The following table shows the Cabinet changes that have taken place since constitutional government was instituted:

Premier.Term of Office.Yrs.Mos.
YamagataDec. ’89-Apr. ’9114
MatsukataMay ’91-July ’9212
ItōAug. ’92-Aug. ’9640
MatsukataSept. ’96-Dec. ’9713
ItoJan. ’98-June ’9805
Okuma-ItagakiJune ’98-Oct. ’9804
YamagataNov. ’98-Sept. ’00110
ItōOct. ’00-May ’0107
KatsuraJune ’01-Dec. ’0546
SaionjiJan. ’06-July ’0826
KatsuraJuly ’08-Aug. ’1132
SaionjiSept. ’11-Dec. ’1213
KatsuraDec. ’12-Feb. ’1302
YamamotoFeb. ’13-

In connection with this table, we wish to call attention to the fact that the average duration of eleven Ministries is less than two years; and that the average was considerably raised by the unusual length of the two Ministries which covered the periods of the wars with China and Russia, when political rivalries were buried. It is quite probable that, if foreign wars had not occurred to unify the nation, those Ministries would not have had a duration so greatly in excess of the average, especially as, at the outbreak of the wars, party feeling was running very high. In that case the general average would have been reduced by an increase in the number of cabinets. It should also be noticed that three of these Ministries (both Matsukata and the second Itō) came to an end on account of collision with the Diet, and that four Ministries (the Kuroda, the first and third Itō, and the first party Cabinet of Ōkuma and Itagaki) were broken up by internal dissensions; and the last Katsura (February, 1913) was forced out by popular revolt.

Japan’s House of Peers

Among its 373 members only 57 sit by hereditary right; namely, 14 Princes of the Blood, 13 Princes, and 30 Marquises. Among the remaining members, 150 are elected by the Counts, Viscounts, and Barons, 121 are Imperial nominees,—that is to say, men who have earned distinction by eminent services or attainments,—and 45 represent the highest tax-payers in the prefectures.
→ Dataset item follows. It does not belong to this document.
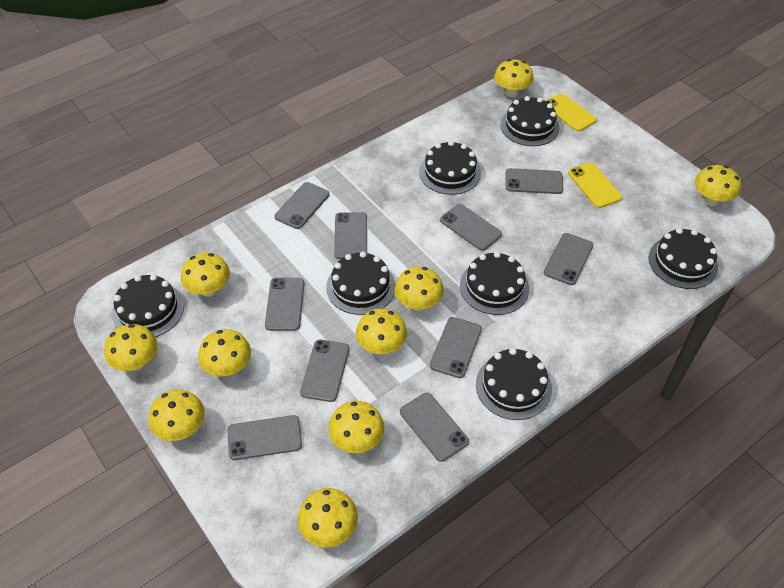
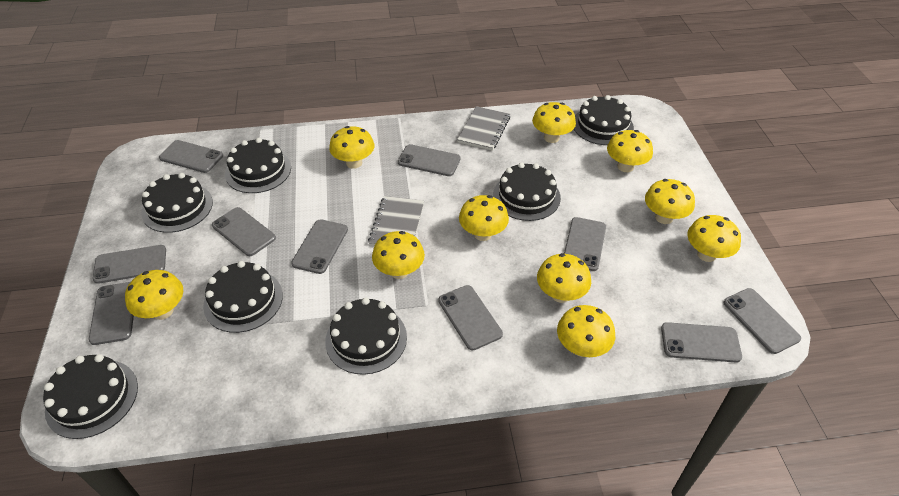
grey notebook: none = 0 -> [368,196,424,246] [457,106,510,151] = 2
yellow phone: [546,93,597,132] [568,163,622,208] = 2 -> none = 0

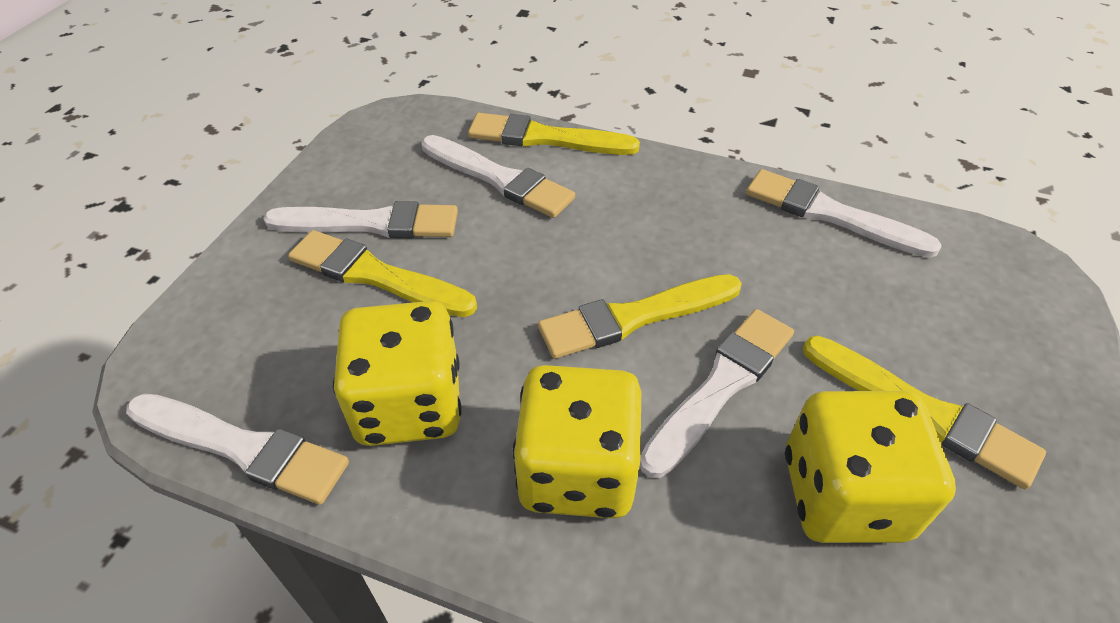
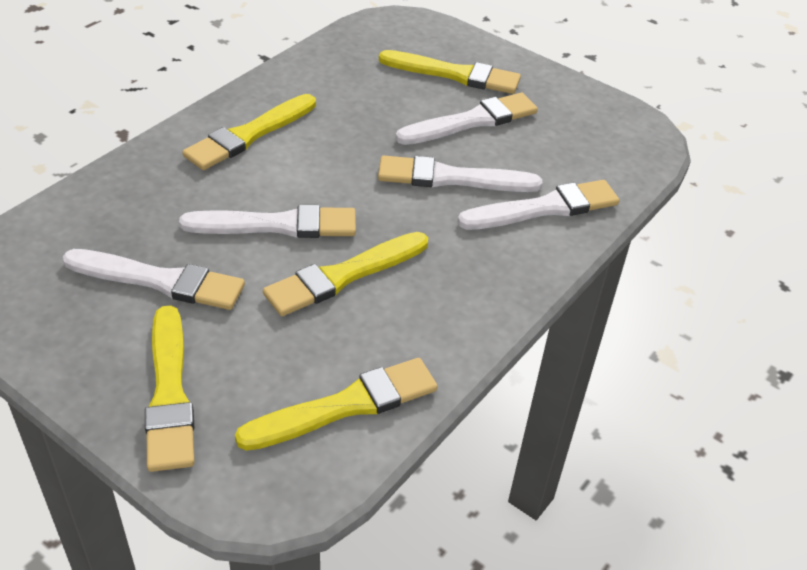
yellow brush: [288,230,477,317] [468,113,640,155] [538,274,742,359] [803,336,1046,489] = 4 -> [145,305,195,472] [182,94,316,170] [235,358,438,451] [263,232,428,316] [379,50,521,94] = 5
yellow dice: [333,301,462,446] [513,365,641,519] [785,391,956,543] = 3 -> none = 0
The Political Parties of Japan[216]

The idea of popular representation in the government of Japan may be said to have had its birth with the Restoration, although some thoughtful men had been turning their minds in that direction at an earlier date. His Imperial Majesty the present Emperor, in his oath on the occasion of his succession to the throne, made known his enlightened desire that men should meet in council from all parts of the country and all affairs of state be determined in accordance with public opinion. This pronouncement may be regarded as the starting-point of the movement for parliamentary representation. The germ of the present House of Peers and House of Representatives is found in the Gi-sei, a department of the government which was organized as early as June, 1868. The Kō-gi-jō, which was opened in the following year, was representative, not of the people, but of the governing authorities in the various localities. The members of the Sa-In, which replaced the Kō-gi-jō (or Shūgi-in) in September, 1871, were nominated by the Emperor and the council of state.

The history of political parties in Japan may conveniently be divided into four periods: (1) From the Restoration up to 1882, while as yet they were in embryo; (2) from the year 1882, when they for the first time took actual shape, until 1888; (3) from the organization of the Daidō-Danketsu in 1887 until 1898; (4) the period since the amalgamation of the two strongest parties to form the constitutional party in 1898.

During the early seventies discussion went on regarding the advisability of the formation of a popular assembly. In 1874 was formed the first political society, the Aikoku-tō, or patriotic society, from which later sprang the Liberal Party (Jiyu-tō). In the previous year a division had taken place in the ranks of the higher officials of the government. The one party was composed of those who desired rapid progress in domestic matters and a vigorous foreign policy; the other desired steady progress at home and conciliation abroad. The latter party retained control of the government, and the former went into opposition. Among the most important of the radical party was Itagaki of Kōchi Prefecture. He organized the first local society, and devoted himself constantly to the attainment of his end of bringing about parliamentary institutions in the country. We thus have Kōchi, and later on Hizen, working for the extension of the power of the people, while the government was in the main conducted by Satsuma and Chōshū men.

The agitation for popular representation, although checked for a time by the Satsuma Rebellion, gained strength in 1879 and 1880, and the government became convinced that the question could not longer be postponed. On the 12th of October, 1881, the Emperor promulgated the famous ordinance in which the promise was given that a parliament should actually be established in 1890. As a preparatory measure, Itō, in company with a number of junior officials, was despatched to Europe early in 1882 to study the political systems of the West. The promise of a parliament served to give a more definite purpose to the various political associations, and the year 1882 saw the formal organization of the three parties which, under various names, have continued almost uninterruptedly to occupy the field until the present time. The Jiyu-tō was the first organized, although not the first to be properly registered as a political association.